[Record set]:
%%

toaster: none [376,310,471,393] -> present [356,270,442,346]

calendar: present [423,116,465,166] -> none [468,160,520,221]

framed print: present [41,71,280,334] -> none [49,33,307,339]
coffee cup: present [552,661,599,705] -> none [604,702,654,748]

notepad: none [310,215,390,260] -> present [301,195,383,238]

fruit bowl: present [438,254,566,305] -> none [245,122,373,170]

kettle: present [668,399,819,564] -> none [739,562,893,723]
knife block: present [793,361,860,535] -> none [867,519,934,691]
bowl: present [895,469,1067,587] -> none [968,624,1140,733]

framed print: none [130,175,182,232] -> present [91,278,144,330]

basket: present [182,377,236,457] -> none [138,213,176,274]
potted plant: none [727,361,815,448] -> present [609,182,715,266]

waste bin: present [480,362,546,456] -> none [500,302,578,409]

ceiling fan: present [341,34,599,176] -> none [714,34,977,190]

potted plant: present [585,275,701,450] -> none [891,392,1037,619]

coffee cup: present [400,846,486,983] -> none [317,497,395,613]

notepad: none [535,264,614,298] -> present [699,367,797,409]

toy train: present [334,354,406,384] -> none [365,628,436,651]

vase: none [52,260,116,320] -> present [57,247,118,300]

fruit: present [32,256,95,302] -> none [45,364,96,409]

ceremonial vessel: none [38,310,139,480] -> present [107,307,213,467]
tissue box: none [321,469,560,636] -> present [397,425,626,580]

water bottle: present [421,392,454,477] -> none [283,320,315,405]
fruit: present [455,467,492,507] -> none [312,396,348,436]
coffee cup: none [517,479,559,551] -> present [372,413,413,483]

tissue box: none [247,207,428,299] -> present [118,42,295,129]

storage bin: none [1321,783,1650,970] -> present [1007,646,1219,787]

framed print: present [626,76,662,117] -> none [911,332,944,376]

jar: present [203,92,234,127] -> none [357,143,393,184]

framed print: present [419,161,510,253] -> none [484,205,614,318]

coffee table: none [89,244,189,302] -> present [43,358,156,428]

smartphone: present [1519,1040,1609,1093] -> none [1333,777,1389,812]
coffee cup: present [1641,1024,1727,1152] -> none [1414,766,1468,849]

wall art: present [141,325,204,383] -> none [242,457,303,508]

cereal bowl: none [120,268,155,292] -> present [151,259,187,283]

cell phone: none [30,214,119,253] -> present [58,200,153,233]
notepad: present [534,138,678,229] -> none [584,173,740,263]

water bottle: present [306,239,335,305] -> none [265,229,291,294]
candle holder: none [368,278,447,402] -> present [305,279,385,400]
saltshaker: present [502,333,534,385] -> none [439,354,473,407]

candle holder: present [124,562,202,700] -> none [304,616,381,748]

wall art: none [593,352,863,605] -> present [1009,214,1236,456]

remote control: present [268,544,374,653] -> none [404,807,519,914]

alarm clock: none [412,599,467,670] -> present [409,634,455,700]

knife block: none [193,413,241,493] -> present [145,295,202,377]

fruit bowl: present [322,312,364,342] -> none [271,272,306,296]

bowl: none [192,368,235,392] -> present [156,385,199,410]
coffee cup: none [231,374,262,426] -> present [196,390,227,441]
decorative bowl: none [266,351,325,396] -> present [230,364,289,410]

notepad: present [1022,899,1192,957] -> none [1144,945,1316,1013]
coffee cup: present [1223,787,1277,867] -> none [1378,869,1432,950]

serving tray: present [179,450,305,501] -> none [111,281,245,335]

%%

Please restate only the opening stretch of the records above: every line from the first through the one containing "tissue box: none [247,207,428,299]", exactly as written.

toaster: none [376,310,471,393] -> present [356,270,442,346]

calendar: present [423,116,465,166] -> none [468,160,520,221]

framed print: present [41,71,280,334] -> none [49,33,307,339]
coffee cup: present [552,661,599,705] -> none [604,702,654,748]

notepad: none [310,215,390,260] -> present [301,195,383,238]

fruit bowl: present [438,254,566,305] -> none [245,122,373,170]

kettle: present [668,399,819,564] -> none [739,562,893,723]
knife block: present [793,361,860,535] -> none [867,519,934,691]
bowl: present [895,469,1067,587] -> none [968,624,1140,733]

framed print: none [130,175,182,232] -> present [91,278,144,330]

basket: present [182,377,236,457] -> none [138,213,176,274]
potted plant: none [727,361,815,448] -> present [609,182,715,266]

waste bin: present [480,362,546,456] -> none [500,302,578,409]

ceiling fan: present [341,34,599,176] -> none [714,34,977,190]

potted plant: present [585,275,701,450] -> none [891,392,1037,619]

coffee cup: present [400,846,486,983] -> none [317,497,395,613]

notepad: none [535,264,614,298] -> present [699,367,797,409]

toy train: present [334,354,406,384] -> none [365,628,436,651]

vase: none [52,260,116,320] -> present [57,247,118,300]

fruit: present [32,256,95,302] -> none [45,364,96,409]

ceremonial vessel: none [38,310,139,480] -> present [107,307,213,467]
tissue box: none [321,469,560,636] -> present [397,425,626,580]

water bottle: present [421,392,454,477] -> none [283,320,315,405]
fruit: present [455,467,492,507] -> none [312,396,348,436]
coffee cup: none [517,479,559,551] -> present [372,413,413,483]

tissue box: none [247,207,428,299] -> present [118,42,295,129]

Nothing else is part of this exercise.